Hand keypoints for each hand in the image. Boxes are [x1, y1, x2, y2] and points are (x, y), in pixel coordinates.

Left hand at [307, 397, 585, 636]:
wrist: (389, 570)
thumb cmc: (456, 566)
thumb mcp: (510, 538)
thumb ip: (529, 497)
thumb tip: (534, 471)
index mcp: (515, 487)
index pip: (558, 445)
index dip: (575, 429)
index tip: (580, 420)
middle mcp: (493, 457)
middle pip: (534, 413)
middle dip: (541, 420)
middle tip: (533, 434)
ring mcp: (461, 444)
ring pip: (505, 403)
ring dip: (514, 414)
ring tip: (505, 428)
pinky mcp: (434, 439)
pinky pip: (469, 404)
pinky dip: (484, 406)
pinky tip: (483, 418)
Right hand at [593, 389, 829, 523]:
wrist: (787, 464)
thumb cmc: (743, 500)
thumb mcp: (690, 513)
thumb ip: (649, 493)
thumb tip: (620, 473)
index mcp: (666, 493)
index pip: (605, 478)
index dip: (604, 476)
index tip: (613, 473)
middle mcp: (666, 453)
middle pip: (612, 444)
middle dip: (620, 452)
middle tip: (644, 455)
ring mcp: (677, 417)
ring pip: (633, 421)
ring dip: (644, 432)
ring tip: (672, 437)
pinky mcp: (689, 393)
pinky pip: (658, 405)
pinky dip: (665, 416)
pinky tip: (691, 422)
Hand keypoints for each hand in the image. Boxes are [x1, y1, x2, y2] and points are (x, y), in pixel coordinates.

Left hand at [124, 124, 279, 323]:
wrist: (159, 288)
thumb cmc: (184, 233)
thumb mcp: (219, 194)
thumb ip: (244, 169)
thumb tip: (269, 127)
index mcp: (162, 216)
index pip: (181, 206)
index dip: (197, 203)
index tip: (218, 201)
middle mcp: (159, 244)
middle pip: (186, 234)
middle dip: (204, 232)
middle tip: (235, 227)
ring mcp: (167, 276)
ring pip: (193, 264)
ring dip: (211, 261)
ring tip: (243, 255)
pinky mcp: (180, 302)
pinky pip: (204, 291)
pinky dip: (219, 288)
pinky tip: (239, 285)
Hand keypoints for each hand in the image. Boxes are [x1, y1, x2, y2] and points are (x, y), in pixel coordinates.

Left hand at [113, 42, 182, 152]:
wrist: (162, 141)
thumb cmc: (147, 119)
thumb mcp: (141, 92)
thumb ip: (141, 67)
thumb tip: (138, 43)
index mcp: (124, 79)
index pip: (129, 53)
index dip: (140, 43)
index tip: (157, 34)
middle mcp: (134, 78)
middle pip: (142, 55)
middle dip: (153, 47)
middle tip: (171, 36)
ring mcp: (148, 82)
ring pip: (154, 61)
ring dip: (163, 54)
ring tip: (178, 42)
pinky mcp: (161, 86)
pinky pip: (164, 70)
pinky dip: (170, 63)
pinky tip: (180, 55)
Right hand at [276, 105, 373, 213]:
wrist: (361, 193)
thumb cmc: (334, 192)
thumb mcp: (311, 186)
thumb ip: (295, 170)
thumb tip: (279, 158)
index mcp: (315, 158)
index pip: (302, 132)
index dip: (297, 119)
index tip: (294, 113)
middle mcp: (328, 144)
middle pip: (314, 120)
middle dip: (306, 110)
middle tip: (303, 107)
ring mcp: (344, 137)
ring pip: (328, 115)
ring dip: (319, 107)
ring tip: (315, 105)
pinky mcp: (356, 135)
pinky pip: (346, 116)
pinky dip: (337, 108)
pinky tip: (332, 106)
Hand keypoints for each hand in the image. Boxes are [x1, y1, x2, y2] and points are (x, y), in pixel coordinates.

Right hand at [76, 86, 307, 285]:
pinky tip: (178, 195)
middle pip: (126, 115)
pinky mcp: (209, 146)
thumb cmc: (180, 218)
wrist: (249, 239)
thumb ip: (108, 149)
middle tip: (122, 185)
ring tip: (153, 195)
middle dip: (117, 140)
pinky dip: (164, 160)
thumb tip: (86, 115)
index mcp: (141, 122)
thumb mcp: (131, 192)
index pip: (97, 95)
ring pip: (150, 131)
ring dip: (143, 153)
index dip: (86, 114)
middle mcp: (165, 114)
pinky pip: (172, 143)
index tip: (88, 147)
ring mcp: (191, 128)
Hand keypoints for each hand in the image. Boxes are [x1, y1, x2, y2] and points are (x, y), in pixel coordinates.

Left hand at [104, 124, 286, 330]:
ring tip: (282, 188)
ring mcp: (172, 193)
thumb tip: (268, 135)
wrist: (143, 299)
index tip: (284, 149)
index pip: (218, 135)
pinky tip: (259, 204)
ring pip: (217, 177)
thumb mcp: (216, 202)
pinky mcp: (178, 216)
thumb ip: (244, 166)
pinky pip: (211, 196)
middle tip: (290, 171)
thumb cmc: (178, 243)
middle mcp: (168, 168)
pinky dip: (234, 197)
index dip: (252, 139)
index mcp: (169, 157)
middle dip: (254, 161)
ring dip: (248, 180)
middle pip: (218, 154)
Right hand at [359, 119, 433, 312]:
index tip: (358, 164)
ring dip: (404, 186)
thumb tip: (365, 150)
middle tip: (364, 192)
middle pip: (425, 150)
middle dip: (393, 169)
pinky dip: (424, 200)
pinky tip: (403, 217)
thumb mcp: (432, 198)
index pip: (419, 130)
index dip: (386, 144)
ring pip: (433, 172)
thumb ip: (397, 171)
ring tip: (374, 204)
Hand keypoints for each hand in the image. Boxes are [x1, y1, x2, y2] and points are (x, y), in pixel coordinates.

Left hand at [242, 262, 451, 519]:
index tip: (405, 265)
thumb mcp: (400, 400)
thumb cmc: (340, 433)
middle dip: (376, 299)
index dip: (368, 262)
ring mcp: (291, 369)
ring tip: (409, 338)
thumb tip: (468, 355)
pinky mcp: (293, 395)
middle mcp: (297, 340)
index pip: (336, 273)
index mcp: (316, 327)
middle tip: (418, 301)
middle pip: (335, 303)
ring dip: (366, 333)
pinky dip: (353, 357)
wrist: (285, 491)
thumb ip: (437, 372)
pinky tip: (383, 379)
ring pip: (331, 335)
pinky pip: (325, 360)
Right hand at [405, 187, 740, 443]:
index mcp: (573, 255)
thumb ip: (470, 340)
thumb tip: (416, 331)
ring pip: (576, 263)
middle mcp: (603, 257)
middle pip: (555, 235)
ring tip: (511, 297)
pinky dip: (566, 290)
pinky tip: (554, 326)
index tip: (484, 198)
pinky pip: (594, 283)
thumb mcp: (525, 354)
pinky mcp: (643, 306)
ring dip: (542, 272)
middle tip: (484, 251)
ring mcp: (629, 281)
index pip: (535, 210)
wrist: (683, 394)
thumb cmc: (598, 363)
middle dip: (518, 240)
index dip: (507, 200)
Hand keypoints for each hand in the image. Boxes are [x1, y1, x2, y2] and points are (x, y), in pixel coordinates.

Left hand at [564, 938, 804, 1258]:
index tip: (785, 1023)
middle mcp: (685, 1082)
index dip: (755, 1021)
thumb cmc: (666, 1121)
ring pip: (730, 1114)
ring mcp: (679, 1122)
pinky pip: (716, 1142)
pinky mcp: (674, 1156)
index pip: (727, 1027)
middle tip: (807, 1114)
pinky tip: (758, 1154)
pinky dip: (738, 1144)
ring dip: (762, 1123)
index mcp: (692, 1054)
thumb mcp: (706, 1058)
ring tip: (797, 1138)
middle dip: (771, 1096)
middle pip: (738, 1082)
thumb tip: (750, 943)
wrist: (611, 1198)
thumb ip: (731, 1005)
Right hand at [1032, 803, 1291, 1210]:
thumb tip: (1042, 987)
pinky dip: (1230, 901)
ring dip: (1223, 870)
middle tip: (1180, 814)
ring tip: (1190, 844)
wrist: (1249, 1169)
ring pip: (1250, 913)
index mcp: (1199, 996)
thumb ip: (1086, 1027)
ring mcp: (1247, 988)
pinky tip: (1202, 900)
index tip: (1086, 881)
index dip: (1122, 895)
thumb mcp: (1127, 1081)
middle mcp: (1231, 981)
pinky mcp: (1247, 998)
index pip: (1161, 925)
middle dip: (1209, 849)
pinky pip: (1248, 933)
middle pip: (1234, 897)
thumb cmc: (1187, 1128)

Work instructions =>
Lines from the start of the material through the line containing "middle pip: (534, 413)" are wanted. Write them out exactly.

Answer area =>
Hand keypoints for each hand in the image. Boxes are [x1, y1, x2, y2] and points are (x, y), in pixel coordinates.

Left hand at [307, 397, 585, 636]:
wrist: (389, 570)
thumb cmc: (456, 566)
thumb mcp: (510, 538)
thumb ip: (529, 497)
thumb tip: (534, 471)
index mcp: (515, 487)
index pip: (558, 445)
index dip: (575, 429)
index tip: (580, 420)
middle mcp: (493, 457)
middle pip: (534, 413)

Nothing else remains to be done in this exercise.